Walmart has seen a rapid uptake in online shopping in the past 18 months, says Rodrigue, with the practice evolving from customers shopping for the likes of consumer electronics, to more everyday items such as bathroom tissue. “Customers are really telling us this is a big convenience,” says Rodrigue. “, ‘If you can drop that off at a location that I can pick it up at my convenience, all the better.’ We’re seeing everything going into the lockers,” from general merchandise to food to healthy and beauty.

The grocery industry, too, has spawned a growing network of pickup services. Loblaw launched its click and collect, in October 2014, at a Loblaws in Richmond Hill, Ont., and now lets customers pick up online orders at some 39 stores in the GTA, Ottawa, Edmonton and Vancouver. Store employees deliver the goods, including fresh food, to customers waiting in the parking lot. B.C.’s Overwaitea also offers click and collect, as does Walmart, whose fresh food pickup launched in Ottawa last summer and expanded to Toronto in February.

U.K. grocers, including Tesco and Sainsbury’s, have also introduced services, while research suggests that 20% of people in France have used click and collect provided by grocery banners including Carrefour, Casino and Leclerc. A 2014 study by Deloitte predicted there would be a half-million click-and-collection locations in Europe soon.

InPost management is keenly aware of the growing importance of grocery e-commerce. “We are going all-in on the grocery business,” says Clarke. The company plans to add temperature-controlled lockers, each featuring three storage zones (-18 degrees Celsius, 2 to 4 degrees and 16 degrees) to its product portfolio in the second half of this year. Clarke envisions a scenario where customers can order groceries online and have them sent to one of InPost’s dedicated lockers for pick-up whenever it’s convenient for the customer. A typical interaction with an InPost locker takes less than 10 seconds, with users scanning a QR code (or entering a dedicated code) to open a designated locker.

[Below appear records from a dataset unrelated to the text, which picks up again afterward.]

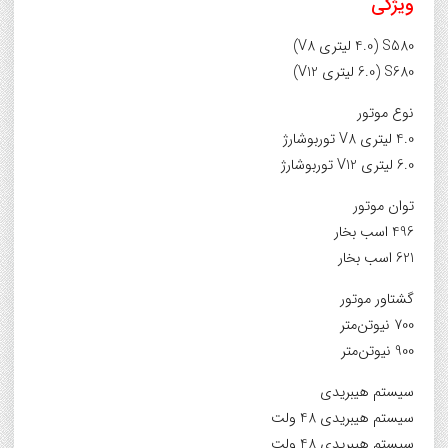
ویژگی
S580 (4.0 لیتری V8)
S680 (6.0 لیتری V12)
نوع موتور
4.0 لیتری V8 توربوشارژ
6.0 لیتری V12 توربوشارژ
توان موتور
496 اسب بخار
621 اسب بخار
گشتاور موتور
700 نیوتن‌متر
900 نیوتن‌متر
سیستم هیبریدی
سیستم هیبریدی 48 ولت
سیستم هیبریدی 48 ولت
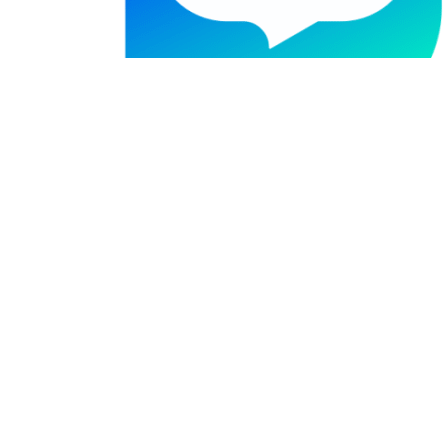
0512-88869195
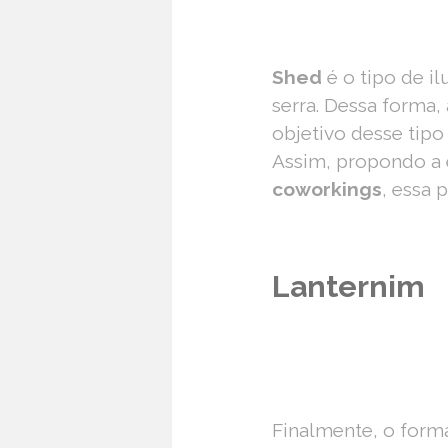
Shed
é o tipo de i
serra. Dessa forma,
objetivo desse tipo
Assim, propondo a
coworkings
, essa 
Lanternim
Finalmente, o for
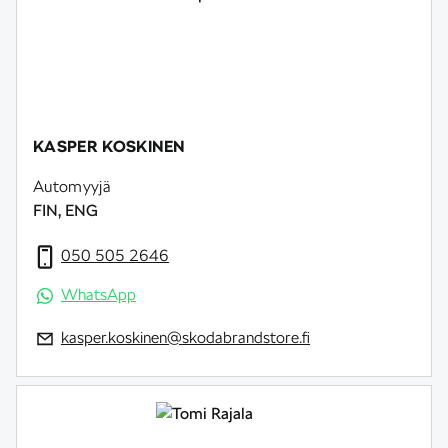
KASPER KOSKINEN
Automyyjä
FIN, ENG
050 505 2646
WhatsApp
kasper.koskinen@skodabrandstore.fi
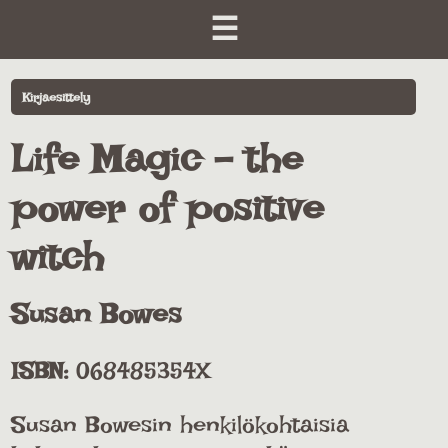
☰
Kirjaesittely
Life Magic - the
power of positive
witch
Susan Bowes
ISBN:
068485354X
Susan Bowesin henkilökohtaisia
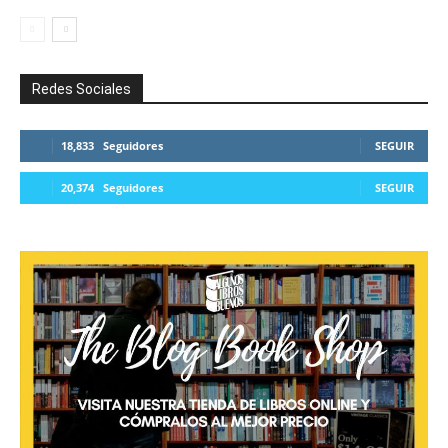
Redes Sociales
18,833
Seguidores
SEGUIR
20,374
Seguidores
SEGUIR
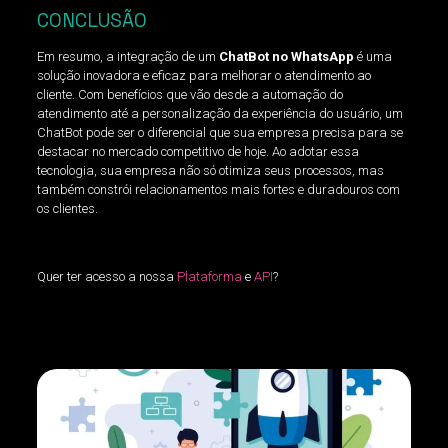
CONCLUSÃO
Em resumo, a integração de um
ChatBot no WhatsApp
é uma
solução inovadora e eficaz para melhorar o atendimento ao
cliente. Com benefícios que vão desde a automação do
atendimento até a personalização da experiência do usuário, um
ChatBot pode ser o diferencial que sua empresa precisa para se
destacar no mercado competitivo de hoje. Ao adotar essa
tecnologia, sua empresa não só otimiza seus processos, mas
também constrói relacionamentos mais fortes e duradouros com
os clientes.
Quer ter acesso a nossa
Plataforma
e
API
?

According to Clarke, temperature-controlled lockers are the perfect solution for customers needing to purchase top-up items, such as fresh produce and dairy (which account for an estimated 47% of all grocery purchases), during the week. “People are going to get in their car and get their impulse item, and they’re getting staples like rice or  our at a big-box store, but that middle area is where you’re going to see a lot of activity in the grocery locker business,” he predicts. Refrigerated lockers have already been tried by grocers in other countries, notably in Britain where upscale chain Waitrose has them in high-traffic spots, such as gas stations and near public transit.

InPost currently offers more than 4,000 automated lockers in 21 countries and is increasingly being joined by competitors from both the private and public sectors. Lithuania Post recently kicked off a three-month pilot project for parcel lockers. A startup called QikPod recently received US$9 million and has a stated goal of building the world’s largest parcel locker network, with more than 50,000 lockers in major cities in India. Norman Shaw, associate professor at Ryerson University’s Ted Rogers School of Retail Management, says locker services address the one thing consumers never seem to have enough of: time. “I don’t think it’s going to be transformative, but it’s going to help the grocery industry because it will make it more convenient for people who are time-starved,” says Shaw.

He predicts there will be “continued growth” of the click-and-collect model in retail, largely as a means of ensuring foot traffic to brick-and-mortar locations as e-commerce becomes more entrenched. “They’re making sure that the traffic comes in, because they know that if the traffic comes in, people are going to make more impulse purchases there,” he says.